Plenty of examples can be found all throughout Shakespeare's plays. Let's look at some examples found in Romeo and Juliet:
In the opening scene, Benvolio uses the OSV pattern in his speech in which he first speaks of Romeo, particularly when he refers to Romeo's apparent emotional distress:
Towards him I made, but he was aware of me And stole into the covert of the wood (I.i.111-12).
The opening clause is a perfect example of the OSV pattern; "him" is the object, "I" is the subject, and "made" is the verb.
A more unusual example can be found in Benvolio's very first sentence when speaking of Romeo. Here, Shakespeare uses a VSO pattern:
So early walking did I see your son (I.i.110).

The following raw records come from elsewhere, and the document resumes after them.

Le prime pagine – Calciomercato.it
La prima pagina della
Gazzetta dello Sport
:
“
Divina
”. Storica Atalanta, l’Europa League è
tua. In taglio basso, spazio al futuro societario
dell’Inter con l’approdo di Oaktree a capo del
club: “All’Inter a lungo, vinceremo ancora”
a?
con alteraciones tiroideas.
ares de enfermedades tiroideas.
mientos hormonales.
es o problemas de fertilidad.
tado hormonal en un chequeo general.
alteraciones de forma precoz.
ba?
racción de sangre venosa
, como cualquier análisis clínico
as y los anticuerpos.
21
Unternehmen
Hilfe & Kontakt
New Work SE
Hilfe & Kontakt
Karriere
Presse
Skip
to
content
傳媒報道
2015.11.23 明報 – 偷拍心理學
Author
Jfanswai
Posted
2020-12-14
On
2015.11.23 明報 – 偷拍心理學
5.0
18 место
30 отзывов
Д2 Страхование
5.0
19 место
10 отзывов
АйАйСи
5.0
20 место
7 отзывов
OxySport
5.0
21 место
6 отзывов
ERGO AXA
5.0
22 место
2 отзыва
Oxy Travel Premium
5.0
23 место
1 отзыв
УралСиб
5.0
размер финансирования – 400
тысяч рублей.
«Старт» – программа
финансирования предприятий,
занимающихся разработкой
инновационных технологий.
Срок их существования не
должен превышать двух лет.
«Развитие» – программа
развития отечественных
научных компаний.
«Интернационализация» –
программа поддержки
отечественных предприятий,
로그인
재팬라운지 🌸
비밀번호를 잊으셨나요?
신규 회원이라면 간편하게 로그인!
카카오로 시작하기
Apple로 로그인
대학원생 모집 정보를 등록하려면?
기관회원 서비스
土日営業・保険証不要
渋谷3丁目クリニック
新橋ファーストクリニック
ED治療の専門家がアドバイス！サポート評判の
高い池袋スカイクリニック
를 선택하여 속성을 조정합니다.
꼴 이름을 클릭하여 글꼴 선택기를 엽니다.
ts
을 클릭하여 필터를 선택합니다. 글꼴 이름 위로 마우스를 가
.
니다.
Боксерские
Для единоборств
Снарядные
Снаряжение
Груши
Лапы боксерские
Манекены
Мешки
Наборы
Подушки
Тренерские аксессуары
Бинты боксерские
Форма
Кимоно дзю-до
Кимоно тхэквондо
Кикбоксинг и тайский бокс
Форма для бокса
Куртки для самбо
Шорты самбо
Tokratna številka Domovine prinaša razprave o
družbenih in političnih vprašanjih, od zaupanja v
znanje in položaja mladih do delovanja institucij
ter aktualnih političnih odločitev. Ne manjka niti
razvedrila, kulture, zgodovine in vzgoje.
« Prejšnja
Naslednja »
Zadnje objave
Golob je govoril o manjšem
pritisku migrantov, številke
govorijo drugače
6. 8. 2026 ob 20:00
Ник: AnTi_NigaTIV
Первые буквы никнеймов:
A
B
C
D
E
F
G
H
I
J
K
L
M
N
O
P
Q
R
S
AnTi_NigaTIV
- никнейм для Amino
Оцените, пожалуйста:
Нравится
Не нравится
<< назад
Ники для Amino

In this sentence, the verb phrase "did see" is separated by the subject "I" followed by the object "your son," making this the VSO pattern. The normal word order would be, I did see your son. The more unusual grammatical word pattern serves to place equal emphasis on both the early morning hour and Romeo.
In the next speech in this same scene, Romeo's father, Lord Montague, makes use of the SOV pattern when speaking of Romeo's distressing behavior:
Many a morning hath he there been seen (I.i.118).
Here, "he" is the subject, "there" functions as the object, and "been seen" is the verb phrase, making this the perfect SOV pattern example.
In modern English, we utilize a sentence structure that gives the subject of the sentence first, the verb second, and the object, last.
For example, we would say, "Mary ate soup."
"Mary," is the subject, "ate," is the verb, and "soup," is the object.
However, Shakespeare utilizes a different type of sentence structure in his plays and poetry. Instead of saying, "Mary ate soup," Shakespeare might choose to say "Soup, Mary ate." Or, he might choose to write, "Mary, the soup ate."
Shakespeare may have reversed his syntax for different reasons. First, he may have done this to heighten the language and make it sound more poetic. Second, some believe he reversed the syntax to achieve a certain meter. Third, he may have done it to make the lines more memorable.